Insight: AWQ takes the opposite approach. Instead of fixing mistakes after they happen, it identifies the 1% of salient weights (based on activation variance) and multiplies them by a scale $s$, while dividing the corresponding activations by $s$ ($Wx = (W \cdot s)(x / s)$). This shrinks the salient weight into the grid, preserving it without blowing up the scale.
4. KV Cache Compression: The 1M Token Challenge
At 1M tokens, the KV cache dwarfs the model weights. For Qwen3-8B, the weights take 16 GB, but the KV cache for a 1M token context demands 147 GB. Scaling requires attacking this from multiple axes:
1. Shrink the State: Multi-Head Latent Attention (MLA)
Standard MHA caches $K$ and $V$. MLA (used in DeepSeek models) never materializes them. Instead, it compresses them into a single 576-dimensional latent vector $c^{KV} = W_{DKV} h$. During generation, it recovers the keys and values linearly:
\(k^C = W_{UK} c^{KV}\) \(v^C = W_{UV} c^{KV}\)
Crucially, it splits the rotary positional embeddings (RoPE) into a separate 64-dim uncompressed vector $k^R$, because positional data resists low-rank compression. This drops the cache size per token from $\sim 2300$ KB (in standard MHA) to just 70 KB, a 98% reduction.
2. Shrink the Bits: KIVI and Rate-Distortion
You can quantize the cache, but activations have structural quirks. KIVI notices that $K$ has extreme outliers along specific channels (due to RoPE), so it quantizes $K$ per-channel. $V$ lacks this structure, so it is quantized per-token. This asymmetry allows 2-bit caching with near-lossless quality.
From an information-theory perspective, scalar quantization of Gaussian data wastes exactly 0.254 bits/sample compared to the optimal Rate-Distortion bound $D(R) = \sigma^2 2^{-2R}$. Methods like TurboQuant randomly rotate the KV vectors to make their coordinates perfectly Gaussian, allowing scalar quantizers to exactly hit the $R(D)$ limit without calibration.

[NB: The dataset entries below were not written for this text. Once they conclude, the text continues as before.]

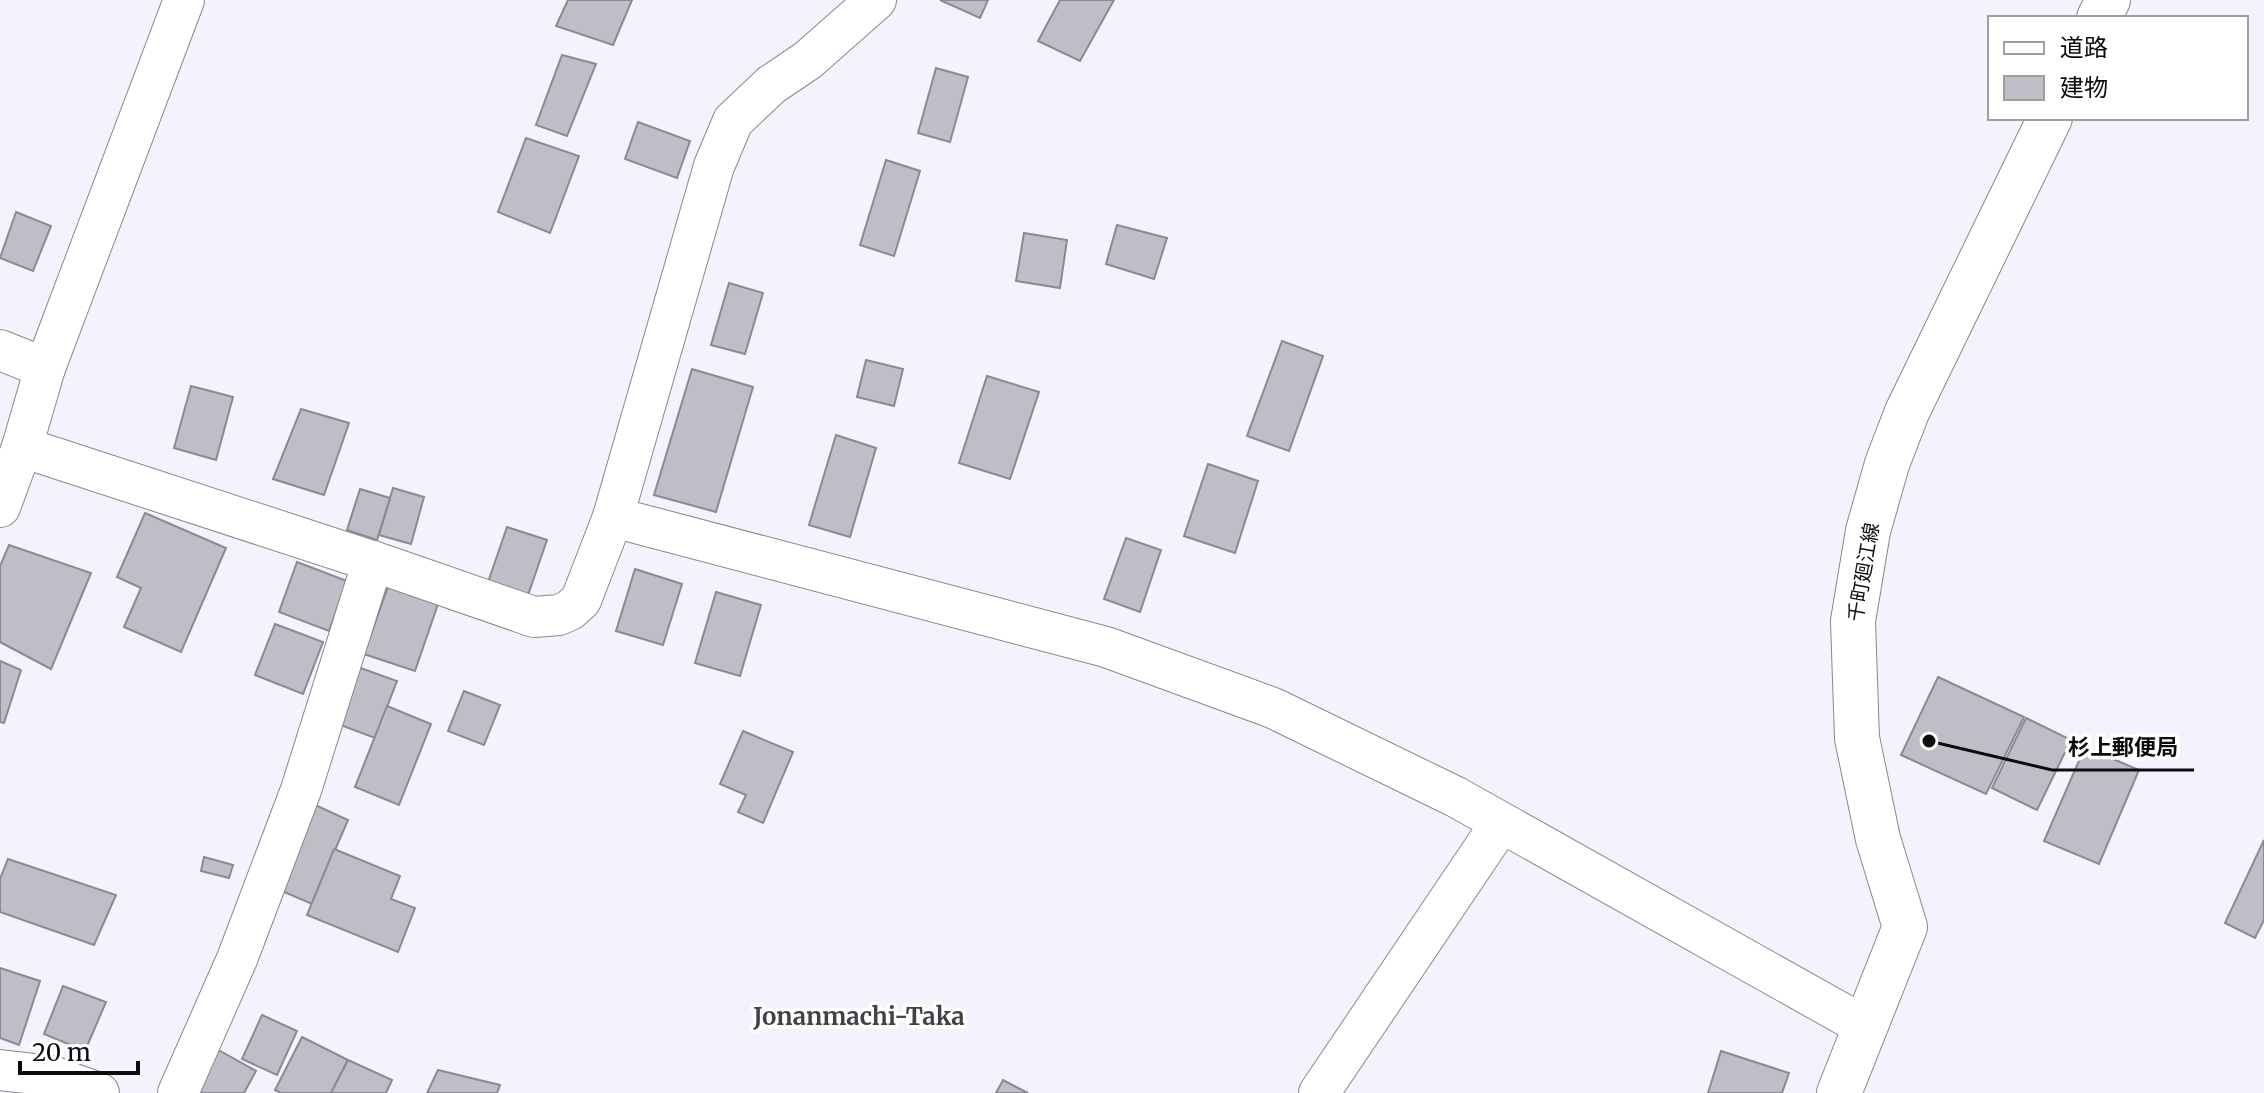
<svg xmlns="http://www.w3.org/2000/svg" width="2264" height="1093" font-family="Merriweather,'Noto Sans JP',serif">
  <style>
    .building { fill: #bebec7; stroke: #8a8a92; stroke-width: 2 }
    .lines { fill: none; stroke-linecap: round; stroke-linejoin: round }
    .minor-casing { stroke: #888890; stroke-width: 42 }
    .secondary-casing { stroke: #888890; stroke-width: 46 }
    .minor { stroke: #fff; stroke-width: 40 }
    .secondary { stroke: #fff; stroke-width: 44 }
    .labels { text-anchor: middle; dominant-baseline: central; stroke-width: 7; stroke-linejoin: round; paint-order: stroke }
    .street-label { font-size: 20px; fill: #0c0c0f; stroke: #fff }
    .quarter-label { font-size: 24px; font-weight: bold; fill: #414148; stroke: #fff }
    .leader { fill: none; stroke: #0c0c0f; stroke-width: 3 }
    .callout-dot { fill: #0c0c0f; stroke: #fff; stroke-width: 3 }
    .callout-label { font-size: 22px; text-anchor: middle; font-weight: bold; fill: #0c0c0f; stroke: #fff; stroke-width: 7; stroke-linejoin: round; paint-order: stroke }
  </style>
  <rect width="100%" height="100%" fill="#f3f3fd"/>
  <g class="building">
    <polygon points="568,0 632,0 613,45 556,26"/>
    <polygon points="940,0 988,0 980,18"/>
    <polygon points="1060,0 1114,0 1080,61 1038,41"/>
    <polygon points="562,55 596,64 567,136 536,125"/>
    <polygon points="936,68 968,77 950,142 918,133"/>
    <polygon points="638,122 690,141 677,178 625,159"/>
    <polygon points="526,138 579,156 550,233 498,212"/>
    <polygon points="886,160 920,171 894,256 860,245"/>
    <polygon points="16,212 51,226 33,271 0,258"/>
    <polygon points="1117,225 1167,238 1154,279 1106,264"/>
    <polygon points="1024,233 1067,240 1060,288 1016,281"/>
    <polygon points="729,283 763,293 745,354 711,345"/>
    <polygon points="1282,341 1323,356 1289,451 1247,436"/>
    <polygon points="866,360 903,369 894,406 857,397"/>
    <polygon points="692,369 753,387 716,512 654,495"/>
    <polygon points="987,376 1039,392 1010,479 959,463"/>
    <polygon points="191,386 233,397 216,460 174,448"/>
    <polygon points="301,409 349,423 324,495 273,479"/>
    <polygon points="836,435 876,448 850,537 809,525"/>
    <polygon points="1208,464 1258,481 1235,553 1184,536"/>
    <polygon points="393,488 424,497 411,544 379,535"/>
    <polygon points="360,489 390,498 377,540 347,530"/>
    <polygon points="145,513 226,548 181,652 124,627 141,588 117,577"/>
    <polygon points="507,527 547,540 526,601 486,588"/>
    <polygon points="1126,538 1161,550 1140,612 1104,599"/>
    <polygon points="9,545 91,573 51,669 0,642 0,566"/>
    <polygon points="297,562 347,581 329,631 279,612"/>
    <polygon points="635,569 682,584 663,645 616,631"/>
    <polygon points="389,584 439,601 415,671 364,654"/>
    <polygon points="716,592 761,605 740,676 695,663"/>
    <polygon points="275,624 323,642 303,694 255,675"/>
    <polygon points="0,661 21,670 4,723 0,722"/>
    <polygon points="355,666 397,681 375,738 335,723"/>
    <polygon points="1938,677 2024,717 1986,794 1901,755"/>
    <polygon points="464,691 500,705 484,745 448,731"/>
    <polygon points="387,706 431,724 399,805 355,787"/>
    <polygon points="2026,718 2071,740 2037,810 1992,788"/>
    <polygon points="743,731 793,752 763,823 738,812 746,795 720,784"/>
    <polygon points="2085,747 2139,770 2099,864 2044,841"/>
    <polygon points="313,804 348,820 312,904 277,889"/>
    <polygon points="2264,840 2264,920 2255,938 2225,923"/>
    <polygon points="334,849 400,876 391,899 415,908 398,952 307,915"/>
    <polygon points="204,857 233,865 229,878 201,871"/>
    <polygon points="8,859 116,895 94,945 0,912 0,879"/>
    <polygon points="0,968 40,981 19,1045 0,1038"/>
    <polygon points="63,986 106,1002 85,1051 44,1034"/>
    <polygon points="262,1015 297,1031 277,1075 242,1059"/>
    <polygon points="302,1037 348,1060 331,1093 281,1093 275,1090"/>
    <polygon points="213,1047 256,1071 244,1093 187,1093"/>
    <polygon points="1721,1051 1789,1073 1782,1093 1708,1093"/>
    <polygon points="348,1060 392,1080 386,1093 331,1093"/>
    <polygon points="438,1070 500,1085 497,1093 427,1093"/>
    <polygon points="1003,1080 1028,1093 996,1093"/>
  </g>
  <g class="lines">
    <g class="minor-casing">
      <g id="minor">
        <polyline points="0,350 45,368"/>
        <polyline points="22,447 387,566 534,617 559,615 570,610 581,600 613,517 714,166 733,121 771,85 808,60 876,0"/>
        <polyline points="0,507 22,447 45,368 184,0"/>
        <polyline points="613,517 1106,647 1273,708 1456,797 1866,1027"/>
        <polyline points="0,1070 52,1076 99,1093"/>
        <polyline points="178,1093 237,959 301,790 373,561"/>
        <polyline points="1319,1093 1501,823"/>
      </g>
    </g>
    <g class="secondary-casing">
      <g id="secondary">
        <polyline points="2099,18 2108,0"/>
        <polyline points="1839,1093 1905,927 1878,839 1857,738 1853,621 1868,531 1887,464 1907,412 2050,118"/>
      </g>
    </g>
    <use href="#minor" class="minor"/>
    <use href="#secondary" class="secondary"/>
  </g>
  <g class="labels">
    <g class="street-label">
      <text transform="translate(1863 572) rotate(-80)">千町廻江線</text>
    </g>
    <g class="quarter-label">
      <text x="859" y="1016">Jonanmachi-Taka</text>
    </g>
  </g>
  <path class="leader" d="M1929 741L2052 770H2194"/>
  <circle class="callout-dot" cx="1929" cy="741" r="8"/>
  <g class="callout-label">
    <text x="2123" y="755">杉上郵便局</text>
  </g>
  <rect x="1988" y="16" width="260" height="104" fill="#ffffff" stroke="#9e9e9f" stroke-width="2"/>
  <rect x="2004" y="42" width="40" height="12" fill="#ffffff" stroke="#9e9e9f" stroke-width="2"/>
  <text x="2060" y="56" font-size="24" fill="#0c0c0f">道路</text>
  <rect x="2004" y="76" width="40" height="24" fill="#bebec7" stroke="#9e9e9f" stroke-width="2"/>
  <text x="2060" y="96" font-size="24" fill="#0c0c0f">建物</text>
  <path d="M20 1061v12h118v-12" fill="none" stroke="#0c0c0f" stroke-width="4"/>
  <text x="32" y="1061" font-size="24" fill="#0c0c0f" stroke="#ffffff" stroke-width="6" paint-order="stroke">20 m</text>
</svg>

3. Read Less: Sparse Attention
Even if stored compactly, decoding 1M tokens requires scanning 1M states. Sparse Attention algorithms (like NSA, MoBA, or DSA) learn to route queries to a small top-$k$ subset of blocks ($k \ll L$), dropping read times by an order of magnitude. (DSA in particular powers long-context serving in DeepSeek-V3.2.)
By stacking these orthogonal techniques (e.g., MLA $\to$ 4-bit Quantization $\to$ NSA sparse reads), the seemingly impossible 147 GB / 1M token cache is compacted into just a few GB of storage and $\sim 0.5$ GB/token of memory traffic, making it entirely feasible on a single GPU.